4. Résection vasculaire (veineuse et artérielle). Une résection vasculaire a été pratiquée chez 20% des patients porteurs d’une tumeur péri-ampullaire (atteignant actuellement 1/3 des patients réséqués) et 43% des patients porteurs d’un APP. La reconstruction veineuse – adaptée au site et au degré d’extension pariétal veineux – est toujours réalisée par des chirurgiens vasculaires spécialisés. La résection veineuse isolée ne modifie pas la mortalité péri-opératoire, ni la survie à 5 ans de manière significative (survie à 5 ans : 29% sans et 14% avec résection veineuse). Par contre, la résection artérielle et/ou artérielle et veineuse combinée, augmente de manière significative la mortalité opératoire, sans aucune survie à 5 ans. Pour les tumeurs « localement avancées » avec contact artériel mésentérique supérieur, un traitement néo-adjuvant de radio- chimiothérapie est donc actuellement proposé dans notre expérience. Autant la résection / reconstruction veineuse n’est donc pas une contre-indication à l’exérèse en cas de DPC, autant la résection / reconstruction artérielle est oncologiquement sans fondement, deux constatations qui sont parfaitement supportées par la littérature.

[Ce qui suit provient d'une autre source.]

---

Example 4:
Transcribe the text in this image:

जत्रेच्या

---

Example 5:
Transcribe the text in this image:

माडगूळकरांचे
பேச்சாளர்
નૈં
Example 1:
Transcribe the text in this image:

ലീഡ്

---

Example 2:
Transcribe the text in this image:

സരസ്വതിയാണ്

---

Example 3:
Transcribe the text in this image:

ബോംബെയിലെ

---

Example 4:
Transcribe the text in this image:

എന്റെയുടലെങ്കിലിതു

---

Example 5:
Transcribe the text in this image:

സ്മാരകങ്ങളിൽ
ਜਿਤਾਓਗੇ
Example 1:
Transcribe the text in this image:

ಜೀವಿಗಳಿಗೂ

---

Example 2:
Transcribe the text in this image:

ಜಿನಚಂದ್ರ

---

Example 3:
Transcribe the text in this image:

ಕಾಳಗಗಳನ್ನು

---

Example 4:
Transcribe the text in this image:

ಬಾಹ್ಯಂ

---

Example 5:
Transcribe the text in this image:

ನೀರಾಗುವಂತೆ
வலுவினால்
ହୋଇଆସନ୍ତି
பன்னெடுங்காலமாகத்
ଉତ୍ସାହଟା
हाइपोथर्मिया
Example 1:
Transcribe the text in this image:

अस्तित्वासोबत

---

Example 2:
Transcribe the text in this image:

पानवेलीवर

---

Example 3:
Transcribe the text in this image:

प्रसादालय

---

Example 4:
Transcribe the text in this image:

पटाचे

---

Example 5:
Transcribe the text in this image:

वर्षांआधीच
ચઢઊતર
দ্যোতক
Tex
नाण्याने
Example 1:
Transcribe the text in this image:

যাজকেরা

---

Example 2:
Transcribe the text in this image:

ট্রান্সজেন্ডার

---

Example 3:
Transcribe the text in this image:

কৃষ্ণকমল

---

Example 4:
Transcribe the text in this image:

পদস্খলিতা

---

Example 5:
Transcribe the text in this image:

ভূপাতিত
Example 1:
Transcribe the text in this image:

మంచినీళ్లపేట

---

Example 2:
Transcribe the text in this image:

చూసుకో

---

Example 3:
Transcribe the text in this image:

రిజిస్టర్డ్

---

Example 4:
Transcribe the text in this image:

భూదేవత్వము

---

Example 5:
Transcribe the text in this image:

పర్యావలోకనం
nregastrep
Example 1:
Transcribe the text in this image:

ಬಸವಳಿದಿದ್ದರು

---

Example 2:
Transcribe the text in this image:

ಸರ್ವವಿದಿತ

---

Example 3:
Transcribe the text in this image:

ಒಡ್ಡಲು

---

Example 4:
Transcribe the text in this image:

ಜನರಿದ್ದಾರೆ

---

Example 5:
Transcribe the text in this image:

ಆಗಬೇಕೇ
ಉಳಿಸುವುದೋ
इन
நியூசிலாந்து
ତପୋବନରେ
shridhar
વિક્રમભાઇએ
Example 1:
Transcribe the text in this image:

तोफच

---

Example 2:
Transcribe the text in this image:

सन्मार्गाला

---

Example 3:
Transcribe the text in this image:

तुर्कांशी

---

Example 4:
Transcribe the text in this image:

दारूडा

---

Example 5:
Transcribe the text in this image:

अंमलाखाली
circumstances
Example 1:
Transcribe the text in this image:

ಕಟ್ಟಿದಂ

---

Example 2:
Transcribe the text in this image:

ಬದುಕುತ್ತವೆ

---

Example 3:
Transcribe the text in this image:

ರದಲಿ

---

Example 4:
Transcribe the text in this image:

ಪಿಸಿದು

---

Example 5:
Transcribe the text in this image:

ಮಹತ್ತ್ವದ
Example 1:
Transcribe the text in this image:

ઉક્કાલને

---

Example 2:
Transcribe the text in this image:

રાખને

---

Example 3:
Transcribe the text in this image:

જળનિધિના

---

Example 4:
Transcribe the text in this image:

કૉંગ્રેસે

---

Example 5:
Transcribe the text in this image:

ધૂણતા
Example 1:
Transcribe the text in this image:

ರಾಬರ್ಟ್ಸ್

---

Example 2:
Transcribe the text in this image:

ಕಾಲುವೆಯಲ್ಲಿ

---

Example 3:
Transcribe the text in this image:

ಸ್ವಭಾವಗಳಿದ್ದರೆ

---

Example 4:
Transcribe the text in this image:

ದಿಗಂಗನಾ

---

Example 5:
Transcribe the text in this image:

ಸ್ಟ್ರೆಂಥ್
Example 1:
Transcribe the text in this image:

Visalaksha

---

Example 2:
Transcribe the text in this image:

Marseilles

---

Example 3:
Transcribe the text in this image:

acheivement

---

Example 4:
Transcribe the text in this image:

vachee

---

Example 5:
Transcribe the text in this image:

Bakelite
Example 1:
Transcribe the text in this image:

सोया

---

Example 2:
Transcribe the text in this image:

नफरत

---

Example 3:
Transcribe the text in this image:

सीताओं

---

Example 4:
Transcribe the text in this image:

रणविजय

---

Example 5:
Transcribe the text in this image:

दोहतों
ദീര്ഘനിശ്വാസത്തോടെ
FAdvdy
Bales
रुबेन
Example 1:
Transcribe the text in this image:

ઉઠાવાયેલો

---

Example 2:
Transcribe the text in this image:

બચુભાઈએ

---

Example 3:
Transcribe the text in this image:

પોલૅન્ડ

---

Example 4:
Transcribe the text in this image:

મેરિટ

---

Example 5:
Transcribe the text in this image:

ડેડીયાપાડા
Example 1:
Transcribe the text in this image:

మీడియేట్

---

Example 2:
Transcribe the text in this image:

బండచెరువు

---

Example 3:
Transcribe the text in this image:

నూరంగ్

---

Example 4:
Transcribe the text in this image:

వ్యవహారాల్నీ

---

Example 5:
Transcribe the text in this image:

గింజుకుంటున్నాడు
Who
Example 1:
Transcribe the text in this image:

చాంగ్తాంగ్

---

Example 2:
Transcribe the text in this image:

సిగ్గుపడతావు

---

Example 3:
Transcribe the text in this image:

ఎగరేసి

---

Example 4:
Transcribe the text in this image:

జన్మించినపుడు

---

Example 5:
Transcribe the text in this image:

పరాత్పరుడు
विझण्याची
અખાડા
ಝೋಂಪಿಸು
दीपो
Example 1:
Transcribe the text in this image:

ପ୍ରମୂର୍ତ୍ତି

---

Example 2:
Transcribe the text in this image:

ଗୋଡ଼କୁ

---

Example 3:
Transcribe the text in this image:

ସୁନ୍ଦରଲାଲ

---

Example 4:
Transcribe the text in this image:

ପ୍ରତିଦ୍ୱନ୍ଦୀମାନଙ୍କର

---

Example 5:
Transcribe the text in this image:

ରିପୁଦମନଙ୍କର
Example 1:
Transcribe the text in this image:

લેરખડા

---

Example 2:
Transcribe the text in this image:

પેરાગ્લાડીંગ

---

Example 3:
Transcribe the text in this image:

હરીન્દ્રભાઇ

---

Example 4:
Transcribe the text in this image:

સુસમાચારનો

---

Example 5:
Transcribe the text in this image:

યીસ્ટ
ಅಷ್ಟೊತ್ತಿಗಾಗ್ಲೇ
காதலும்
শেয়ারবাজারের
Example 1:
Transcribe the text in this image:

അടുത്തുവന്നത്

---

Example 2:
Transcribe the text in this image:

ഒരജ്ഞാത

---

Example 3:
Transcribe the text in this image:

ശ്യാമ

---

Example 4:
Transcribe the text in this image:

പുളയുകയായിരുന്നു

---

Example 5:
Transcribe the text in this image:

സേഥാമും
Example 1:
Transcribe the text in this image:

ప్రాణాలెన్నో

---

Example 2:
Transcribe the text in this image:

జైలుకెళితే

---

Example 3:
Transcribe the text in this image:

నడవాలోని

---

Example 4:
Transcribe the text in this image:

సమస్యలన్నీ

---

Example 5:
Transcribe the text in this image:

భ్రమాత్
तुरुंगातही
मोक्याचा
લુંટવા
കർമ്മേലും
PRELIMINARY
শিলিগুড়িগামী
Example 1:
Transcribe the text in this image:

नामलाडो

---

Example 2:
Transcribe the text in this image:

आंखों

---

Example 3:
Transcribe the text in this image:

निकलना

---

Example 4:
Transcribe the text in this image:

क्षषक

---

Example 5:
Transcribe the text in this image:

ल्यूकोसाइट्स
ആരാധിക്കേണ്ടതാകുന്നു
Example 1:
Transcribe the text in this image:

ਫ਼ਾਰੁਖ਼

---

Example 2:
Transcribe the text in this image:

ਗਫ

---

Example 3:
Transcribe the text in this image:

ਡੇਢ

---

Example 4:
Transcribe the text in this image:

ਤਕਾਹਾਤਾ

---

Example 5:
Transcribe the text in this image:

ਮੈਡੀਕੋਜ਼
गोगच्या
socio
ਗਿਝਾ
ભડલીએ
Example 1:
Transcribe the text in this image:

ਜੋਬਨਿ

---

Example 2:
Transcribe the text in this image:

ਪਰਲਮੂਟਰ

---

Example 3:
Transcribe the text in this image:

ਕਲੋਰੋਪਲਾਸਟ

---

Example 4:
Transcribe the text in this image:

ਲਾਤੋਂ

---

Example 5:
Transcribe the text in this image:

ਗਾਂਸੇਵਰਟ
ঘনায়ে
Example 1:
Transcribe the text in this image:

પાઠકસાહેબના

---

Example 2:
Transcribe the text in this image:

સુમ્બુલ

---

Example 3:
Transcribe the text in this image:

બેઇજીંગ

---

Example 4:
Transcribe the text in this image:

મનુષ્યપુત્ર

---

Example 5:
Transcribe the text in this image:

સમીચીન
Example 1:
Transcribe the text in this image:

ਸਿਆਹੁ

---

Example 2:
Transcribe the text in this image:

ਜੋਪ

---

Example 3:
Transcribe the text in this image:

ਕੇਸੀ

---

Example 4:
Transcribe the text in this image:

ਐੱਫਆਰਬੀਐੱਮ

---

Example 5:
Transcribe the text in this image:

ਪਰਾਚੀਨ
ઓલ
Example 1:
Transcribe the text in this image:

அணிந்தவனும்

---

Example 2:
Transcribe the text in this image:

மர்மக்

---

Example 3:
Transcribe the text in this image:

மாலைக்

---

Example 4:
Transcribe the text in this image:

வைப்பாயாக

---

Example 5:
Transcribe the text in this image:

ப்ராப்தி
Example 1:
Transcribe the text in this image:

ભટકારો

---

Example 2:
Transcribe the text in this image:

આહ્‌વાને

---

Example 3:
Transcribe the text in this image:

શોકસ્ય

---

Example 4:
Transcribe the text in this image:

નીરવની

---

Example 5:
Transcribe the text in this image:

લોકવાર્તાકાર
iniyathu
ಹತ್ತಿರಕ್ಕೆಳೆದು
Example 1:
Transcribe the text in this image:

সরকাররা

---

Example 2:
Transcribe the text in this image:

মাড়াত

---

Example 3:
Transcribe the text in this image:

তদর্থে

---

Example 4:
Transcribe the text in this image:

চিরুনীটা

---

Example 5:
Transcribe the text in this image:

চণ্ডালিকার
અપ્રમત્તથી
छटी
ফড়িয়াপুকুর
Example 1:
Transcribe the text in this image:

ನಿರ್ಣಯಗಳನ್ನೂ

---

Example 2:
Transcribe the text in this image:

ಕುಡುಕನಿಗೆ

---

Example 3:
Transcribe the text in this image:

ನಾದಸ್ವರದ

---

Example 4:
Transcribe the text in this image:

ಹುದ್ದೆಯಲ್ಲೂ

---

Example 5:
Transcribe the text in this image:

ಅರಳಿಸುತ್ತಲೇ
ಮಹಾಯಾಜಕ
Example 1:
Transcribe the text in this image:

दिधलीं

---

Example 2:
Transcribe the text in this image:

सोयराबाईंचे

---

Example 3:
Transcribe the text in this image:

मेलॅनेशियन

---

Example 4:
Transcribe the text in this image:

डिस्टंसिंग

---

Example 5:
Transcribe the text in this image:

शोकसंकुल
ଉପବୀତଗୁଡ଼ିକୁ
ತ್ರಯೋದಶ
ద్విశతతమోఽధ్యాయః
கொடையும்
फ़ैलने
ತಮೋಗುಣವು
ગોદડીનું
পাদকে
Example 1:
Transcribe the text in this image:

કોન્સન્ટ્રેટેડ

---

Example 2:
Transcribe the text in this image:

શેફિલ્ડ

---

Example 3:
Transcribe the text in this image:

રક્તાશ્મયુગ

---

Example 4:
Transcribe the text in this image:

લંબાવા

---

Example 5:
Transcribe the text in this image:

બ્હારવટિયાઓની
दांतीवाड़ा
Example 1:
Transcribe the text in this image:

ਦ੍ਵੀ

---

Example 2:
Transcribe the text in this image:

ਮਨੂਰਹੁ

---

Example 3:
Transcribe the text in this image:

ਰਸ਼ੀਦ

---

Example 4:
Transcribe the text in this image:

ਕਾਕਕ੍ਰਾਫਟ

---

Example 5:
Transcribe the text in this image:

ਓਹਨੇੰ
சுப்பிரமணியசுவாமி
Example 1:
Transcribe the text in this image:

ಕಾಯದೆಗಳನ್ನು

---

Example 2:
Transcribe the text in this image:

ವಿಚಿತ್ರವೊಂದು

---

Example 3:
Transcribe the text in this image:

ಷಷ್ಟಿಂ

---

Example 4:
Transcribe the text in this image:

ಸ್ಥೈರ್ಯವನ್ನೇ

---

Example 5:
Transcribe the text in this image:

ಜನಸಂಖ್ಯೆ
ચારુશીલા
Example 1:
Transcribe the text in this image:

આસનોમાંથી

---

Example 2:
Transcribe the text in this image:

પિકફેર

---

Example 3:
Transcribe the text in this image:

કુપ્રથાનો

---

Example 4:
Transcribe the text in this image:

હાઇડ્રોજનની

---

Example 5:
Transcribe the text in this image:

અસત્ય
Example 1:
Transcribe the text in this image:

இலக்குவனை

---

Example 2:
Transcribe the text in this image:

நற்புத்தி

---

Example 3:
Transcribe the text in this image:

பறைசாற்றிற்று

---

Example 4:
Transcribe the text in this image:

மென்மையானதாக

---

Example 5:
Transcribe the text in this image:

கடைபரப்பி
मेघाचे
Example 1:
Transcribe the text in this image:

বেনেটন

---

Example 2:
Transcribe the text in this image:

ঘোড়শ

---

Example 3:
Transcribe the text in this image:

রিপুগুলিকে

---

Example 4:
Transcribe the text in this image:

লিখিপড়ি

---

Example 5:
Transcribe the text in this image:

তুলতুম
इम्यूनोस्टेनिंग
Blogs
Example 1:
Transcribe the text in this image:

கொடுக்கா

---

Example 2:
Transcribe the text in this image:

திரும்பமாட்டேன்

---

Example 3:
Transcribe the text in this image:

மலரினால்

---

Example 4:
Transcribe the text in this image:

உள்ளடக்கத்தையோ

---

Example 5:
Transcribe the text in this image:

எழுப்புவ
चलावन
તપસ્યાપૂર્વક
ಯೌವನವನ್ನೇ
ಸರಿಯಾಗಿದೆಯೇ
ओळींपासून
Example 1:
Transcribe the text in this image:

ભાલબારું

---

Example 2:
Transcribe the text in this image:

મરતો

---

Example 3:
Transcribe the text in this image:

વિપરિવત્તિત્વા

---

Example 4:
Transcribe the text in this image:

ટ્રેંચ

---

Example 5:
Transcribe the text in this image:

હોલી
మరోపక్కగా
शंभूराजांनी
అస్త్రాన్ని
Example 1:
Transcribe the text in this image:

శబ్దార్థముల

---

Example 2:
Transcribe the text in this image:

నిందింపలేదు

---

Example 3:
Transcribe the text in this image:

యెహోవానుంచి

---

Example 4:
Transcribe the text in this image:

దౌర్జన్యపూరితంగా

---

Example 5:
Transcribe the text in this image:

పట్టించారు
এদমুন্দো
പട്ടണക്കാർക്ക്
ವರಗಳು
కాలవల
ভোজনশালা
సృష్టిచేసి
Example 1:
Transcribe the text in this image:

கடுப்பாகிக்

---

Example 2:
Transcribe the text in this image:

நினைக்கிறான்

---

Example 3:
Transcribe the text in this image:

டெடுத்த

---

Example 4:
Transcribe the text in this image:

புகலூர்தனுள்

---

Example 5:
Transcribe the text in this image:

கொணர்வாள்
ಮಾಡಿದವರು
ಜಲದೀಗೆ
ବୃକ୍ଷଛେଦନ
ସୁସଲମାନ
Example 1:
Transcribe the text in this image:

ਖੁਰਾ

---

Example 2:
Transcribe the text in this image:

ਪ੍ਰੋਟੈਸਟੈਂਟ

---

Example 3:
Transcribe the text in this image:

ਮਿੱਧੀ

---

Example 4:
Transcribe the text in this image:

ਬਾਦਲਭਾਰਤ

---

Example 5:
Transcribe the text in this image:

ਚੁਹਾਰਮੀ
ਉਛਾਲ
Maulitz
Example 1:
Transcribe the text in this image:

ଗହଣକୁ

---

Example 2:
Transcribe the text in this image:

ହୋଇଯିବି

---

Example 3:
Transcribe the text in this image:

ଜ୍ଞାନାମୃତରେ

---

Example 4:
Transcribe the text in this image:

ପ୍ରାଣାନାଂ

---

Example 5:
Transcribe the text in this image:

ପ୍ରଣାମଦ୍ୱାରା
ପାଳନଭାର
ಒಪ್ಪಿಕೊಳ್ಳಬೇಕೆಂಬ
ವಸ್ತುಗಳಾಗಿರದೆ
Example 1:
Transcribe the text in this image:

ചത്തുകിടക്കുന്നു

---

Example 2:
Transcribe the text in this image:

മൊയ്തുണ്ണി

En conclusion, la prise en charge des tumeurs péri-ampullaires malignes – principalement l’adénocarcinome pancréatique primitif – est actuellement résolument pluridisciplinaire, encadrée d’une radio chimiothérapie néo-adjuvante dans les formes localement avancées et complétée par une chimiothérapie adjuvante. Sur le plan strictement chirurgical, l’exérèse doit être radicale sur le plan oncologique, en s’entourant d’examens histologiques extemporanés peropératoires multiples, en standardisant l’exérèse complète de la lame rétroportale droite par un abord artériel mésentérique supérieur premier, sans réaliser de lymphadénectomie extensive, en assurant une résection / reconstruction veineuse en cas d’envahissement isolé et en abandonnant l’exérèse en cas de ganglions métastatiques inter-aortico-caves et/ou d’envahissement artériel.